The method according to claim 1 or 2, wherein the detecting at least one type of learning behavior of the target object according to the video includes: Performing target object detection on the video, obtaining a video frame containing the target object, and using the video frame other than the video frame containing the target object in the video as a video frame in which the target object is not detected; When the number of video frames in which the target object is not detected exceeds a preset number of video frames, detecting the learning behavior includes: not appearing in at least part of the video frames in the video.

The method according to claim 1 or 2, wherein the method further comprises: Rendering a background area in at least part of the video frame in the video, wherein the background area is an area other than the target object in the video frame; and / or, Counting the learning status information of at least one of the target objects to obtain statistical results of at least one of the target objects; and generating learning status statistical data according to the statistical results of at least one of the target objects.

The method according to claim 8, wherein generating the statistical data of the learning state according to the statistical result of at least one of the target objects, comprises: Obtain statistical results of at least one target object included in the category according to the category to which at least one of the target objects belongs, and generate statistical data of the learning state of at least one category, wherein the category to which the target object belongs includes the participation of the target object at least one of the course, the institution in which the target is registered, and the equipment used by the target; and/or, Visually process the statistical result of at least one of the target objects, and generate the statistical data of the learning state of at least one of the target objects.

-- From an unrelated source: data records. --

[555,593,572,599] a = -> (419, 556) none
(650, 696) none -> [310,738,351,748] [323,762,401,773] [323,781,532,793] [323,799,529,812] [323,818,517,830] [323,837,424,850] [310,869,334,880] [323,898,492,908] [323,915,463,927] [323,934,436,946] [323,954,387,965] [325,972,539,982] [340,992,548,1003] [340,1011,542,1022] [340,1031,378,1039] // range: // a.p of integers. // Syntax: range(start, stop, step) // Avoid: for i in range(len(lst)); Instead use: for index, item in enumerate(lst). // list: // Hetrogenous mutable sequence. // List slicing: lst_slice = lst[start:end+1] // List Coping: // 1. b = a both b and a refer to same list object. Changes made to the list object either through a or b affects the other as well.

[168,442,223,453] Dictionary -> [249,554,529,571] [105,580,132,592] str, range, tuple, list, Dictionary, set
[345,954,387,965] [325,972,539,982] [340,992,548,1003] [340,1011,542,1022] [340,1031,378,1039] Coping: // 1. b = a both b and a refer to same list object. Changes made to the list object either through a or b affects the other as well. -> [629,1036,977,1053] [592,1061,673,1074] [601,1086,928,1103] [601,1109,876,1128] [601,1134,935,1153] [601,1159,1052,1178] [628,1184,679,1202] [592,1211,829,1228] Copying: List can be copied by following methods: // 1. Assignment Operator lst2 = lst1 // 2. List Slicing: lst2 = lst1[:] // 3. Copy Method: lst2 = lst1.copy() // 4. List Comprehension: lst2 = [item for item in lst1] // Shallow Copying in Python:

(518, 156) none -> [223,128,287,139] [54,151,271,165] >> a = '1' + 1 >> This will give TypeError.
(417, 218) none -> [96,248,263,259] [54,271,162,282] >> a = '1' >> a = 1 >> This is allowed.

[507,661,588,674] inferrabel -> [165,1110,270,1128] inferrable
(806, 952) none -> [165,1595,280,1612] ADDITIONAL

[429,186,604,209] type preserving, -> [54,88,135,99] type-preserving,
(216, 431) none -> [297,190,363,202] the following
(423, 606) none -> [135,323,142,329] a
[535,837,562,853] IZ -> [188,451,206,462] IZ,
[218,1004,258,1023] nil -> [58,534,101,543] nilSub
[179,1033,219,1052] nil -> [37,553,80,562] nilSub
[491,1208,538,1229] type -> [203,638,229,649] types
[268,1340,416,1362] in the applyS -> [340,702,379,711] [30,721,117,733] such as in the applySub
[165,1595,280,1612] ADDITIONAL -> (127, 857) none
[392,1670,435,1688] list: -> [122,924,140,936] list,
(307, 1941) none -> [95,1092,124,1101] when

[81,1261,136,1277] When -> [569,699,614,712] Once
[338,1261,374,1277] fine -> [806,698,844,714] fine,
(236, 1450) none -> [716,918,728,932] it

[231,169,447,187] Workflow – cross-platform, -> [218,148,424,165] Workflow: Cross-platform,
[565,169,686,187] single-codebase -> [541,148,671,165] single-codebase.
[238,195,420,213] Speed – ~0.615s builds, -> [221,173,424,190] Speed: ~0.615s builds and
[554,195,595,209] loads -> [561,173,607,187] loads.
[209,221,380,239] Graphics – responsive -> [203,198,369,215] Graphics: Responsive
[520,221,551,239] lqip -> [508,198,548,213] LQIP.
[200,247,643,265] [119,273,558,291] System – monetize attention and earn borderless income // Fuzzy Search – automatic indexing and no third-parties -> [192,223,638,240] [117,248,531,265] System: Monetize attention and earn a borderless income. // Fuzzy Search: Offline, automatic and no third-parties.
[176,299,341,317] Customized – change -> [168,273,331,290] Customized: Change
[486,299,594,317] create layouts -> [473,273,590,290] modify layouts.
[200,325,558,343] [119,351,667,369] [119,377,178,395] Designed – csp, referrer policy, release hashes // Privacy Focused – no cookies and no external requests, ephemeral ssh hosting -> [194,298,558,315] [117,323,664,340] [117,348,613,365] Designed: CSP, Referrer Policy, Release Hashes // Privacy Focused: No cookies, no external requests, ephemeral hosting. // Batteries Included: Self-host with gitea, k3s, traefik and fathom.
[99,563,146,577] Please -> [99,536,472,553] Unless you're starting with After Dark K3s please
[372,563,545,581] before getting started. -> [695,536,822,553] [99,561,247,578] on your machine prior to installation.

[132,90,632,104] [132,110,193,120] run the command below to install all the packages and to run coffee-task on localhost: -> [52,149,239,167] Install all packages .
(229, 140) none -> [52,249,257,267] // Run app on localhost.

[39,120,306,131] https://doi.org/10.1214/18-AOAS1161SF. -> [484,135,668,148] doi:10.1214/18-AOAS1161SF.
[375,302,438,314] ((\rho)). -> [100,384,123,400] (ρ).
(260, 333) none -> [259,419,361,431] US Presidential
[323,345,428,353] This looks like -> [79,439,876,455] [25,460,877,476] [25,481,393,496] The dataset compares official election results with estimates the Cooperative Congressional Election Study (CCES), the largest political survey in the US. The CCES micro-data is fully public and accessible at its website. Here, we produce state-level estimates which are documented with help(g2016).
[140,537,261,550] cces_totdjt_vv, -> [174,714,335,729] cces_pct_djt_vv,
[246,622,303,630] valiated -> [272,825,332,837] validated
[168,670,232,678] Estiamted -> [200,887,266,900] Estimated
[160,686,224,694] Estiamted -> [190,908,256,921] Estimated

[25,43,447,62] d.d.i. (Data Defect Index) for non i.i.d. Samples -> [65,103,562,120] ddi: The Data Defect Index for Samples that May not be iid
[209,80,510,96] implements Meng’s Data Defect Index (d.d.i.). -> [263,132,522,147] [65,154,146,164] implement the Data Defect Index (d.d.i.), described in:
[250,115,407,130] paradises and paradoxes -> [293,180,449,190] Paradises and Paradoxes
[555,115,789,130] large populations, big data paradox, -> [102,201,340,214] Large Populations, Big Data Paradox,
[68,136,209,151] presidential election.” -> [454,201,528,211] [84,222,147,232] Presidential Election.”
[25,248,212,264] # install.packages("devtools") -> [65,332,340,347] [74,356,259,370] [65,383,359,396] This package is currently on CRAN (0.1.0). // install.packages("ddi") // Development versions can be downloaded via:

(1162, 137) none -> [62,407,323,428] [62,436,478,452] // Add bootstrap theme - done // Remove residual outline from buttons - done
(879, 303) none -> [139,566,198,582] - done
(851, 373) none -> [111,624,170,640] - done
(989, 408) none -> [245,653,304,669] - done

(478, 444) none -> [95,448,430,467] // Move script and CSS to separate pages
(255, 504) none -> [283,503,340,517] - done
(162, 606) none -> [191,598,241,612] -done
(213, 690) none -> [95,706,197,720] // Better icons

A video processing device, comprising: a video acquisition module for acquiring video, wherein at least some of the video frames in the video contain a target object; a detection module, configured to detect at least one type of learning behavior of the target object in the process of watching the teaching course according to the video; The generating module is used for, when it is detected that the target object performs at least one type of learning behavior, according to a video frame that at least partially contains the at least one type of learning behavior and/or the target object performs the at least one type of learning behavior. Duration to generate learning status messages.

An electronic device comprising: processor; memory for storing processor-executable instructions; Wherein, the processor is configured to invoke the instructions stored in the memory to execute the method described in any one of request items 1 to 9.

A computer-readable storage medium on which computer program instructions are stored, wherein when the computer program instructions are executed by a processor, the method described in any one of claim 1 to 9 is implemented.